# Invasive grass, need ID/help



## Ruark (Mar 22, 2012)

Can somebody tell me what kind of weed or "grassy weed" this is? I'm sure you've seen it. It grows "flat" with stems radiating out up to 2 feet or longer, then they curve upward into vertical stems sticking straight up 12-18 inches. Sometimes the entire plant can be almost 4 feet wide. About half of our front yard is now consumed by this stuff, and it's spreading rapidly in our pastures. The rest is bermuda.

If you dig it up, it leaves a hole in the ground the size of a salad bowl. Is there any way to control it, or can we at least identify it? These pics were right after mowing it. The center part looks dry and dead, and the radiating stems are green.

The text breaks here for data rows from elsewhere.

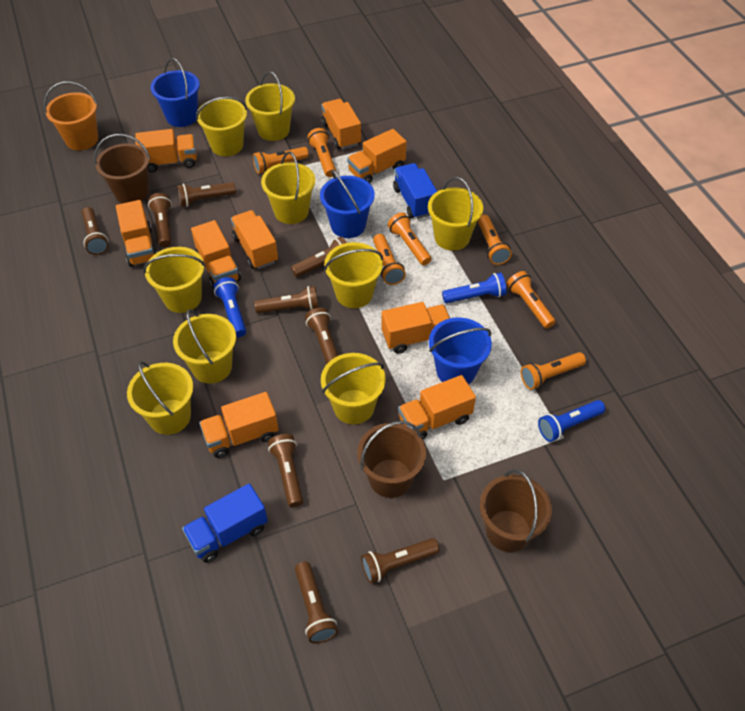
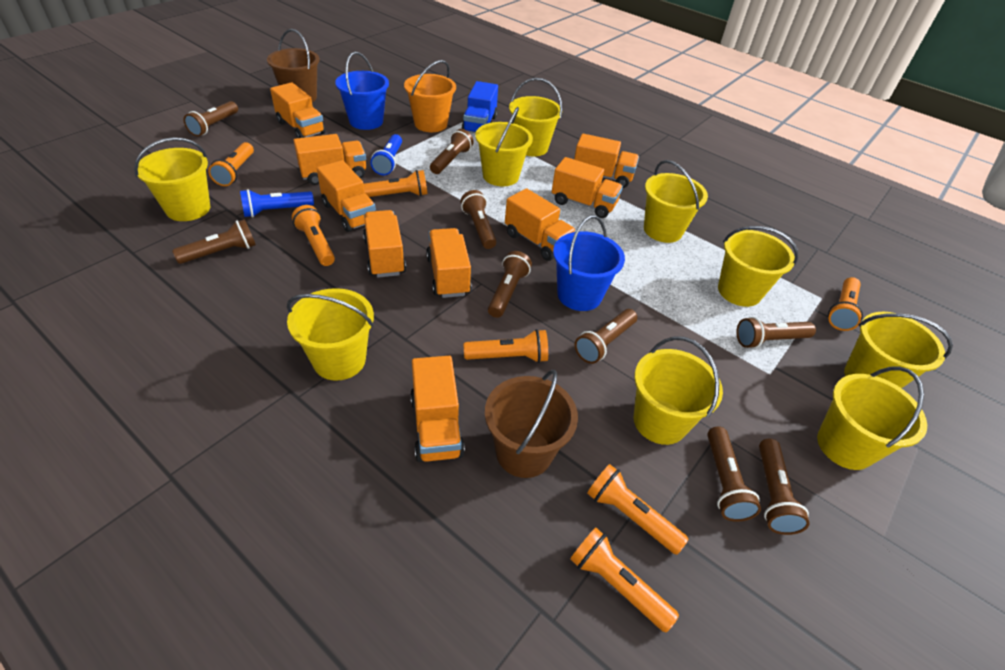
blue bucket: 3 -> 2
blue flashlight: 3 -> 2
blue truck: 2 -> 1
brown bucket: 3 -> 2

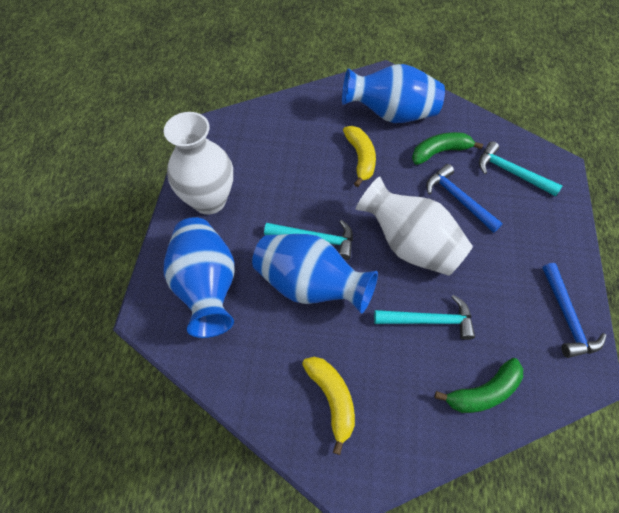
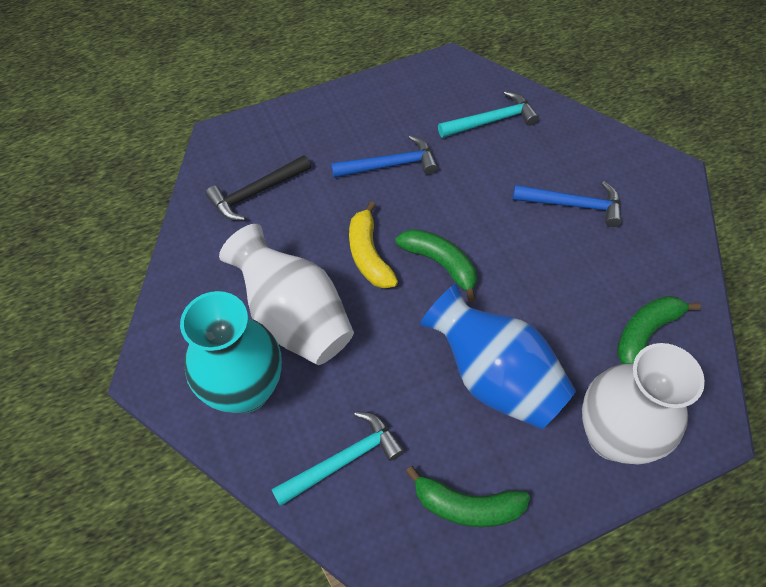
black hammer: 0 -> 1
blue vase: 3 -> 1
green banana: 2 -> 3
turquoise hammer: 3 -> 2
turquoise vase: 0 -> 1
yellow banana: 2 -> 1

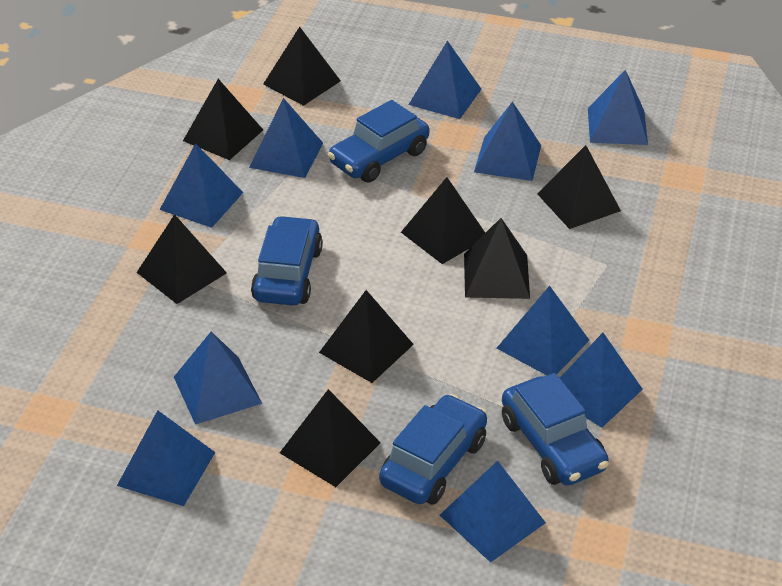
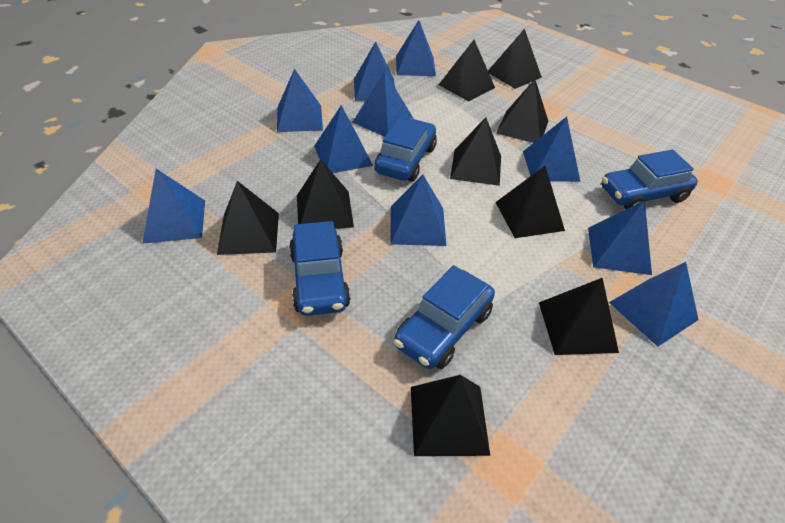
black pyramid: 8 -> 9

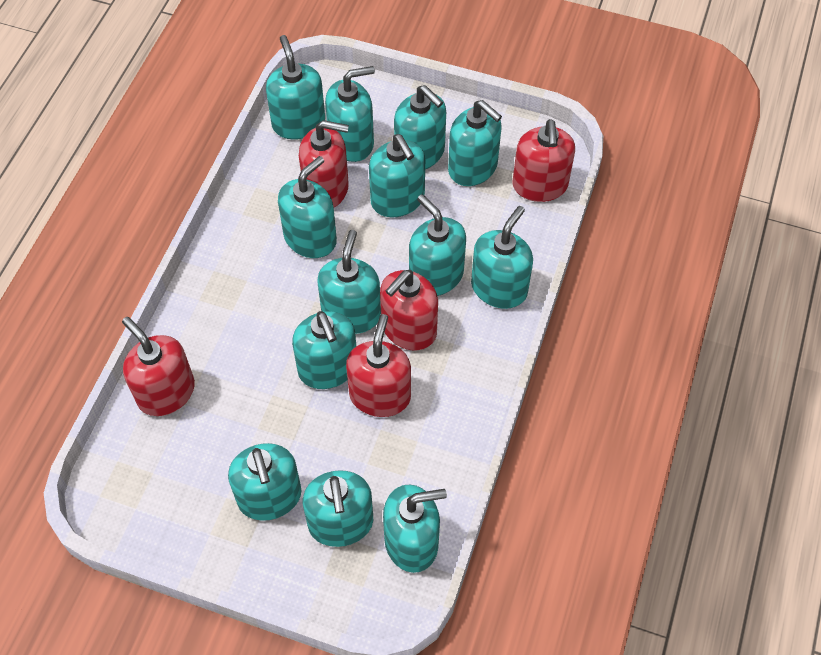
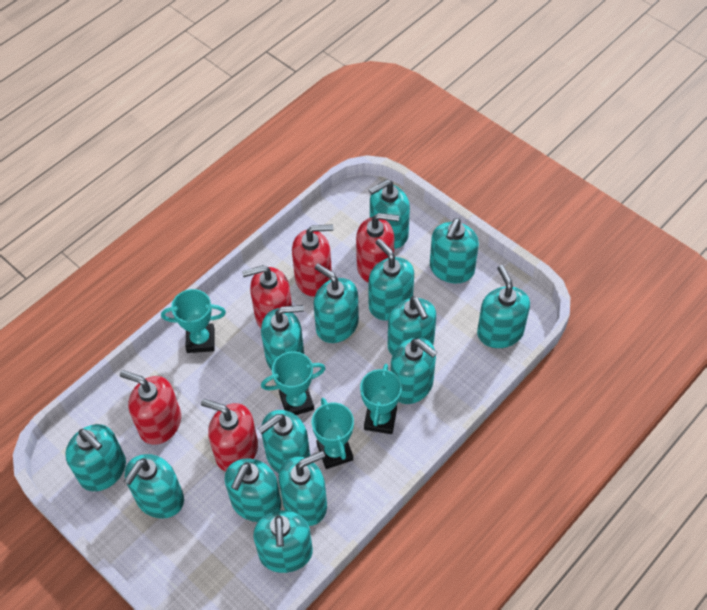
turquoise soap dispenser: 13 -> 14
turquoise trophy: 0 -> 4

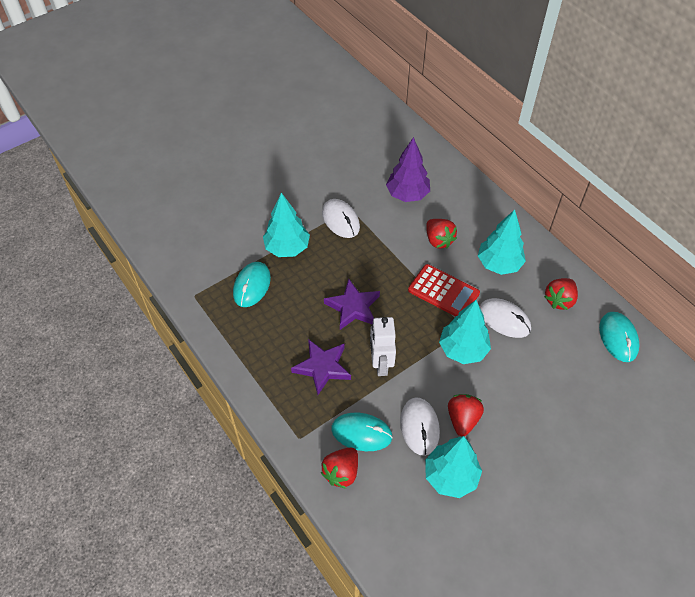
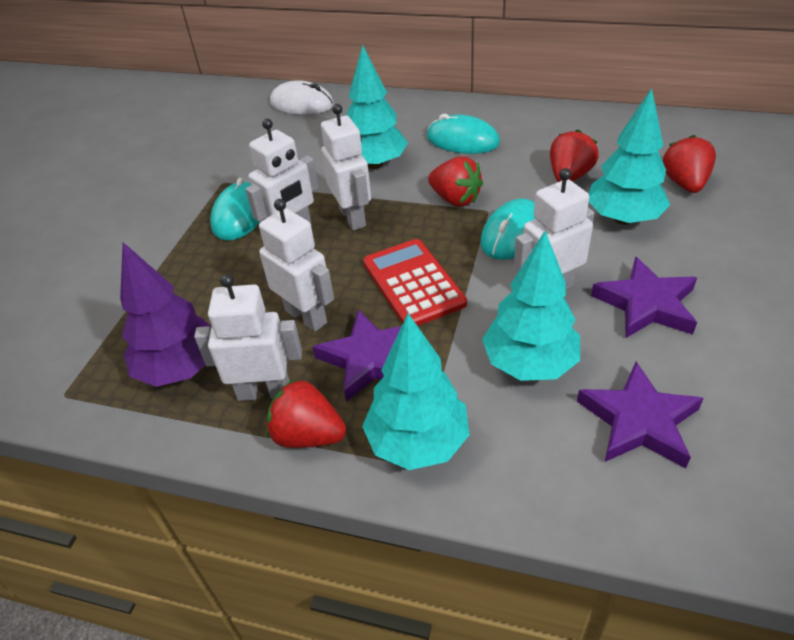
purple star: 2 -> 3
white mouse: 3 -> 1
white robot: 1 -> 5

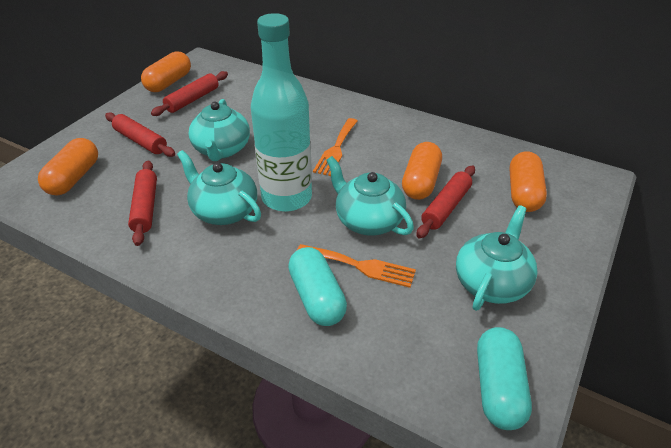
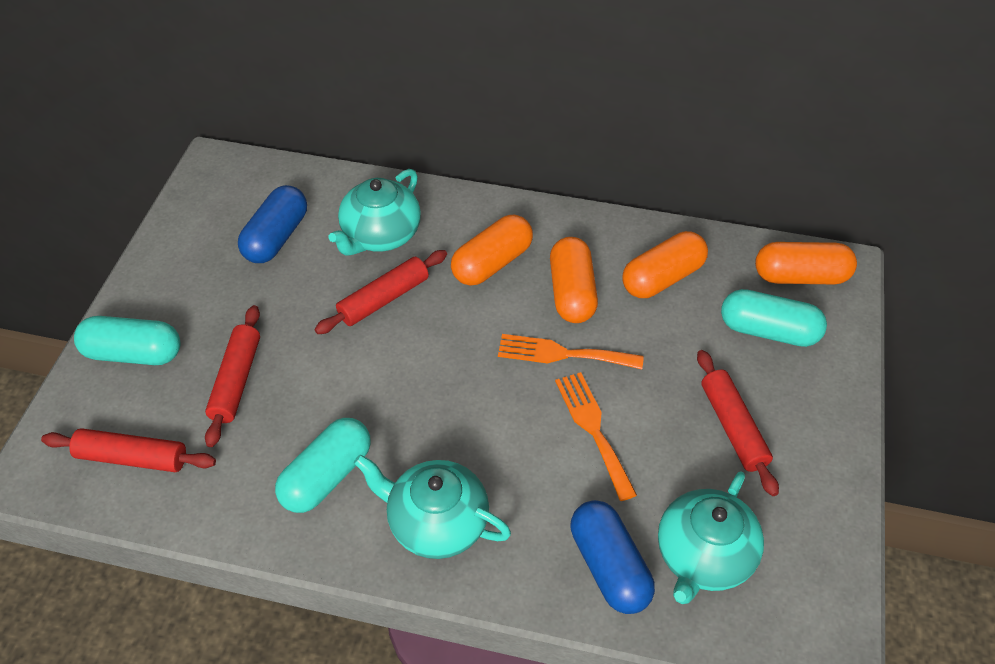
blue capsule: 0 -> 2
turquoise bottle: 1 -> 0
turquoise capsule: 2 -> 3
turquoise teapot: 4 -> 3

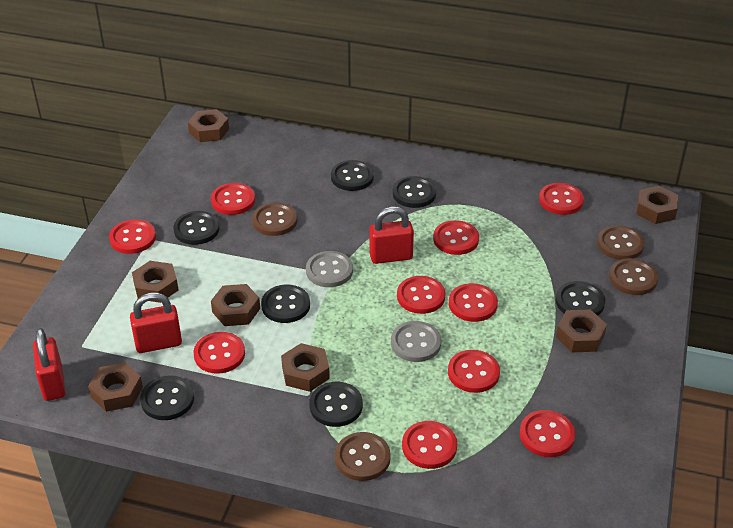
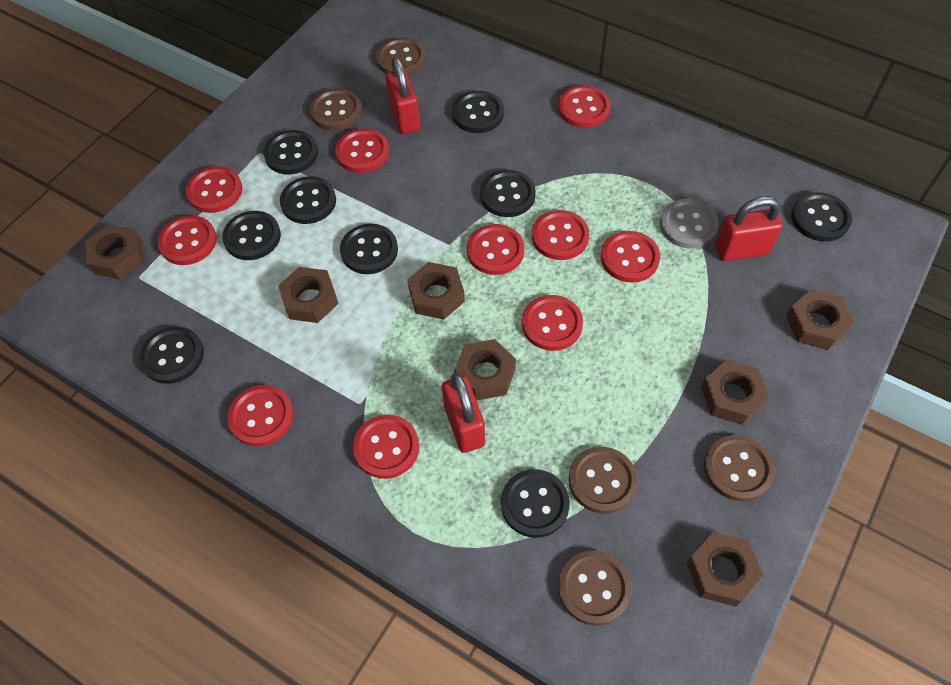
black button: 7 -> 9
brown button: 4 -> 5
grey button: 2 -> 1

One person said it was "Dallisgrass" but to me Dallisgrass looks sparser - this stuff is really thick. Any help would be greatly appreciated.


----------



## rjmoses (Apr 4, 2010)

Looks like crowsfoot. Where are you located?

Ralph


----------



## Ruark (Mar 22, 2012)

rjmoses said:


> Looks like crowsfoot. Where are you located?
> 
> Ralph


North central Texas, just south of Hamilton. This stuff is very common around here. I checked crowsfoot on Google Images, and it's not this flat.


----------



## Vol (Jul 5, 2009)

Very difficult to say without leaves and stems to help identify......but from looking at the pics it puts me in mind of "barnyard" grass. It usually results from thin stands of desirable grasses....or barren spots.

Regards, Mike


----------



## Ruark (Mar 22, 2012)

Best suggestion so far is that it's King Ranch Bluestem. Bad stuff, no selective herbicides.


----------



## Tx Jim (Jun 30, 2014)

IMHO it's not Dallis grass or King Ranch BS. Photo is KR BS If this is in a Coastal field & it were my field I'd spray 12 oz of glysophate per acre shortly after removing the hay


----------



## kingranchf350 (Dec 13, 2009)

Looks somewhat like goosegrass.


----------